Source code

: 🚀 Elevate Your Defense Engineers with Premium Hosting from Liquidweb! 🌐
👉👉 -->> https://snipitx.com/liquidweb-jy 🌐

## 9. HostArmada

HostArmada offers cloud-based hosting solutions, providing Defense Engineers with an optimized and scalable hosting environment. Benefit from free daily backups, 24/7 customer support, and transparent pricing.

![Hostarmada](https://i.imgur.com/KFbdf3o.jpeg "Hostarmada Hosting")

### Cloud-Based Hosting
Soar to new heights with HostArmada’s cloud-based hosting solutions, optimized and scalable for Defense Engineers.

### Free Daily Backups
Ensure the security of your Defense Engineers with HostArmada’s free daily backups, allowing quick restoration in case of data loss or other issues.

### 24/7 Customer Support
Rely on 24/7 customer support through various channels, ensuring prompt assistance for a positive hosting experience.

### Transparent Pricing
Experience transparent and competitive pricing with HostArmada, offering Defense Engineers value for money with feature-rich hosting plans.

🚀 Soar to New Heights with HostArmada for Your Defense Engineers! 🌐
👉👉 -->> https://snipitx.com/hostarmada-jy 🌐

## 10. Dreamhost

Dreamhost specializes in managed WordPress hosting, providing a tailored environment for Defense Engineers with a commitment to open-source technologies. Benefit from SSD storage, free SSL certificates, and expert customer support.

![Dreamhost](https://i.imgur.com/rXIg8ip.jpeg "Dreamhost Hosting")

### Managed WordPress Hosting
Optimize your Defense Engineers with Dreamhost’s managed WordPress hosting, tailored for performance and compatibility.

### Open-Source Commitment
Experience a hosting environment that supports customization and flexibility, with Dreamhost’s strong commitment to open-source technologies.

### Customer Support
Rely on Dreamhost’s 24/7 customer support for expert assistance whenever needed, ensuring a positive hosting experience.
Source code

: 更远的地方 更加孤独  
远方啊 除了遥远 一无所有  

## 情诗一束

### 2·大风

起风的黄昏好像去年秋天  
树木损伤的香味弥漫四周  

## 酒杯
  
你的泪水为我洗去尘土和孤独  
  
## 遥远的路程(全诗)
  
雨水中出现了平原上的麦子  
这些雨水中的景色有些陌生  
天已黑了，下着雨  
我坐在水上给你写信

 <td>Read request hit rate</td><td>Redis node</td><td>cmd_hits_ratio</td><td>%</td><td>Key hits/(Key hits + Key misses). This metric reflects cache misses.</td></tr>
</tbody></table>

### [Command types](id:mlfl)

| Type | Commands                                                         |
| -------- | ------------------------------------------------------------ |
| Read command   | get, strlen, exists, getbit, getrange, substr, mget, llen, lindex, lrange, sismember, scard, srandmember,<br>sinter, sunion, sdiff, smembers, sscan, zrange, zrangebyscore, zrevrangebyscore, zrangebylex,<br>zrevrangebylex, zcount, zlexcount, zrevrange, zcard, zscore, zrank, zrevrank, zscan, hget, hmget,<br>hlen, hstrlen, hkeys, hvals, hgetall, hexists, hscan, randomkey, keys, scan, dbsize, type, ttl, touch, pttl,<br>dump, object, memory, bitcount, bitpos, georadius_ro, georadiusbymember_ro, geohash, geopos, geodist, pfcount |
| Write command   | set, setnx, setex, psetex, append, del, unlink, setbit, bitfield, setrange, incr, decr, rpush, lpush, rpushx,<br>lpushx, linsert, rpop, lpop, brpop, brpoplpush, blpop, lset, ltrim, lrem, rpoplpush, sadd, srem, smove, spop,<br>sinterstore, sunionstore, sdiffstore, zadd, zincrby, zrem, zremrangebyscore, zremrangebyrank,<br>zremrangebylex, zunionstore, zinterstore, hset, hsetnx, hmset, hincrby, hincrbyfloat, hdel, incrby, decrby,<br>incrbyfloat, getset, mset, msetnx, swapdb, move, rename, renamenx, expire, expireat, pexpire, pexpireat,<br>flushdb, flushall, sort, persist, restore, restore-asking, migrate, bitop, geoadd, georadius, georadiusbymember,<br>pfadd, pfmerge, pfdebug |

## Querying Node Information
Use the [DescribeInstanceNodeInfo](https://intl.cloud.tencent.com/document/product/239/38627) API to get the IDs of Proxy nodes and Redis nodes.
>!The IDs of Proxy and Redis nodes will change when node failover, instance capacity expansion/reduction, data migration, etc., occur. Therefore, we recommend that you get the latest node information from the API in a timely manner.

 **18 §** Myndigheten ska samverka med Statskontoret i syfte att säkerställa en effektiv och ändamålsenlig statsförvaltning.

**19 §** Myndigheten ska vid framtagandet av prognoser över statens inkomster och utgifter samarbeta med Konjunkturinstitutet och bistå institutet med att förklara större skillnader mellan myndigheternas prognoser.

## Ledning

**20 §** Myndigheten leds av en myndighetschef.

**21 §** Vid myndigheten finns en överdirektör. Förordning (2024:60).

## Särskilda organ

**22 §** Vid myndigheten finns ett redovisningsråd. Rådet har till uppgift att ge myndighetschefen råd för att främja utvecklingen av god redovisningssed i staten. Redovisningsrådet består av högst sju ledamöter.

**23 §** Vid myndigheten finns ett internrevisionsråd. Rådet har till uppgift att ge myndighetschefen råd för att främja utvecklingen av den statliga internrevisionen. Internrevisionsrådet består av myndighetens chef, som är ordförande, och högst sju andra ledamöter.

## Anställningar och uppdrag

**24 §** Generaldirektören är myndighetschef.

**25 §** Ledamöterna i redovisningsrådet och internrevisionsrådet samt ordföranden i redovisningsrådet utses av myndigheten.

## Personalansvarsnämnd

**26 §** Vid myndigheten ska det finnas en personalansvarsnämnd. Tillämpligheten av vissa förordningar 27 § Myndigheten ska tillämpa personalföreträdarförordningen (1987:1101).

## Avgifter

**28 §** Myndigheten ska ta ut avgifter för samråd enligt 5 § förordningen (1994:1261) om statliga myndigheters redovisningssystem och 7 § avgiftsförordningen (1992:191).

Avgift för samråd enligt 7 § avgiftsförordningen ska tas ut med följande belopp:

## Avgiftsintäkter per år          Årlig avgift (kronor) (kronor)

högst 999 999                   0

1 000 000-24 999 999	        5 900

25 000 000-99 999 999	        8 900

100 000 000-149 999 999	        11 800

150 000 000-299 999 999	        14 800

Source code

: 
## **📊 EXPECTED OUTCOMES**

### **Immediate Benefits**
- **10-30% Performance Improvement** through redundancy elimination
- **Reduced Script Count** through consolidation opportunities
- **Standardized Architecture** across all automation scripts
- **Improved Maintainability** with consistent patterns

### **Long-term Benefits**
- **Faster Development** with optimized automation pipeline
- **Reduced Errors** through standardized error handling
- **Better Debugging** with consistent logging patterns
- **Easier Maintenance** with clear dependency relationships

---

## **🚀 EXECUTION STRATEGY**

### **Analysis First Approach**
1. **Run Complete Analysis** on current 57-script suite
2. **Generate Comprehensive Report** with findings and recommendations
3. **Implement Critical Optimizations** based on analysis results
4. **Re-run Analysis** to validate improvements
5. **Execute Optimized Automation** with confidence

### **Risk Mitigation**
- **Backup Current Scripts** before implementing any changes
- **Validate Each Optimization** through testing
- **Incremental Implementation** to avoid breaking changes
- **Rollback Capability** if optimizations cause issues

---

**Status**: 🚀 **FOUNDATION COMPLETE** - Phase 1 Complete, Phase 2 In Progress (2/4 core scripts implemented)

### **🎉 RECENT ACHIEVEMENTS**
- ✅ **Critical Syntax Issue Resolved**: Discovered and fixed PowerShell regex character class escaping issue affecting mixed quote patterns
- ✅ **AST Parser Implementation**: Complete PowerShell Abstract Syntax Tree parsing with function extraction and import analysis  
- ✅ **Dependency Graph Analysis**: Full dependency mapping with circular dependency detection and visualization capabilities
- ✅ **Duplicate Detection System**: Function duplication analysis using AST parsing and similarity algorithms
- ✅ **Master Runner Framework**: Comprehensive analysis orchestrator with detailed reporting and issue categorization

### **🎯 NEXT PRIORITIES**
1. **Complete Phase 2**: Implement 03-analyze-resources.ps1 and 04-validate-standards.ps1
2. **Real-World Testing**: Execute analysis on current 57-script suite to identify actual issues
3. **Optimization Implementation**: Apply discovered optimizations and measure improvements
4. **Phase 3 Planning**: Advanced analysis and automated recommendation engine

-=-=-=-=-

Request
Filter the records above down to the lines that hold the string "changes".

Result of this exercise
- **Backup Current Scripts** before implementing any changes
- **Incremental Implementation** to avoid breaking changes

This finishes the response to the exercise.